(Records contained in a dataset)
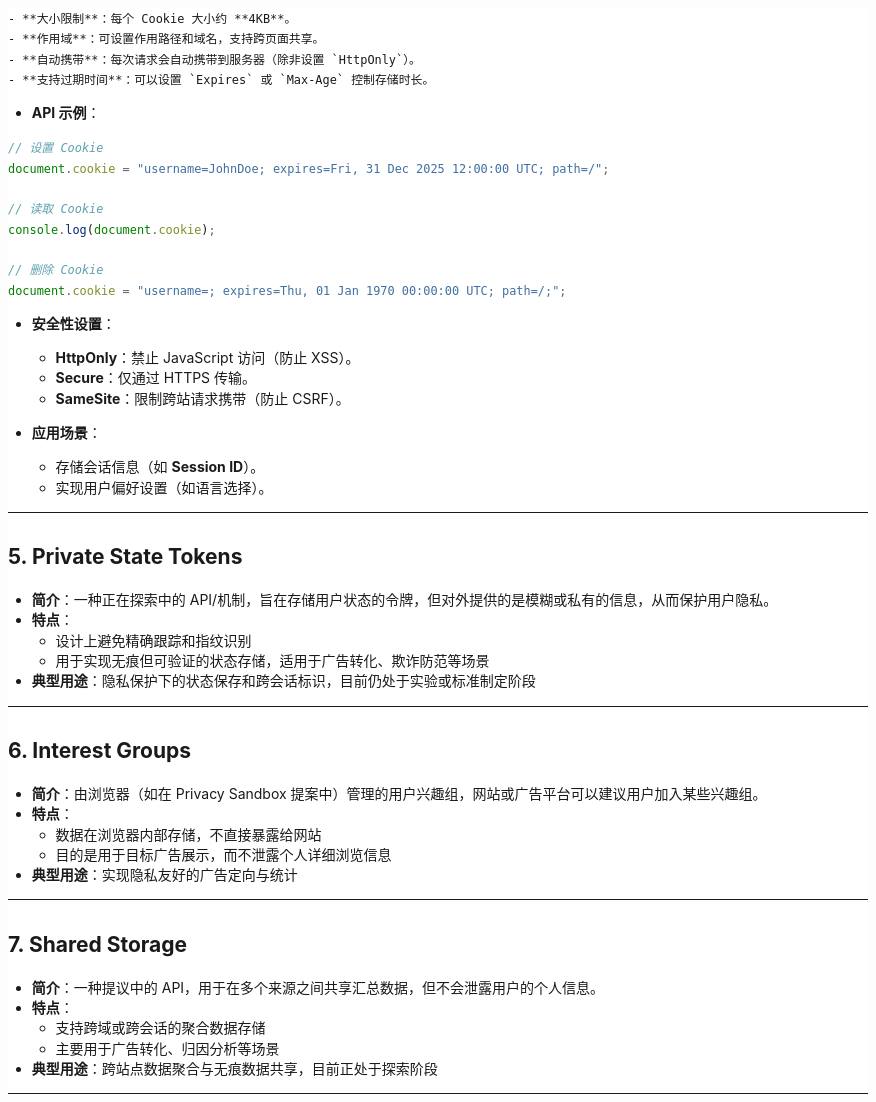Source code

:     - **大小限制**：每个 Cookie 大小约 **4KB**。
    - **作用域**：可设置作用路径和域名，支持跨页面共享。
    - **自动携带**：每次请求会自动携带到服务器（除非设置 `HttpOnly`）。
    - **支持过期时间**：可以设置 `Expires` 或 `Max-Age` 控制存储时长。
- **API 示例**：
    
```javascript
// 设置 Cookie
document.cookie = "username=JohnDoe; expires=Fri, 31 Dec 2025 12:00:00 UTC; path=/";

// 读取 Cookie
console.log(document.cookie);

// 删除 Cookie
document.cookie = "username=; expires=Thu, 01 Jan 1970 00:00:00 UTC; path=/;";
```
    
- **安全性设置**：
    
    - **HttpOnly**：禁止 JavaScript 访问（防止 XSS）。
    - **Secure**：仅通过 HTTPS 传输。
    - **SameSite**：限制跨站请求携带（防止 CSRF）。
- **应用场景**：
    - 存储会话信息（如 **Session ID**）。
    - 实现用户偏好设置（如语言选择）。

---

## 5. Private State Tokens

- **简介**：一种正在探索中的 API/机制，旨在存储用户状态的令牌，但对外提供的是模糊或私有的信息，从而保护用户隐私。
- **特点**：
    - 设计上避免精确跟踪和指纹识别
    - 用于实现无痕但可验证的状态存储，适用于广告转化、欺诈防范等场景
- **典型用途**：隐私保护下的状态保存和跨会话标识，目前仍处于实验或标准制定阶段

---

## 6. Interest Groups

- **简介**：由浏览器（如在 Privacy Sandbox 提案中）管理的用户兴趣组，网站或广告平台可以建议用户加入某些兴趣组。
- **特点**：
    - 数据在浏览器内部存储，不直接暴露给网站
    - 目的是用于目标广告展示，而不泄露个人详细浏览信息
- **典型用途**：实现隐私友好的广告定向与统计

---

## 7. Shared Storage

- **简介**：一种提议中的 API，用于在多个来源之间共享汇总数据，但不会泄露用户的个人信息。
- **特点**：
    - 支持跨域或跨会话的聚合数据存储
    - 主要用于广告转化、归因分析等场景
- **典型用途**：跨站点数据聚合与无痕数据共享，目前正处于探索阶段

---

## Task to carry out:
Each line in the records above that contains the word "典型用途" must be copied.

## Result:
- **典型用途**：隐私保护下的状态保存和跨会话标识，目前仍处于实验或标准制定阶段
- **典型用途**：实现隐私友好的广告定向与统计
- **典型用途**：跨站点数据聚合与无痕数据共享，目前正处于探索阶段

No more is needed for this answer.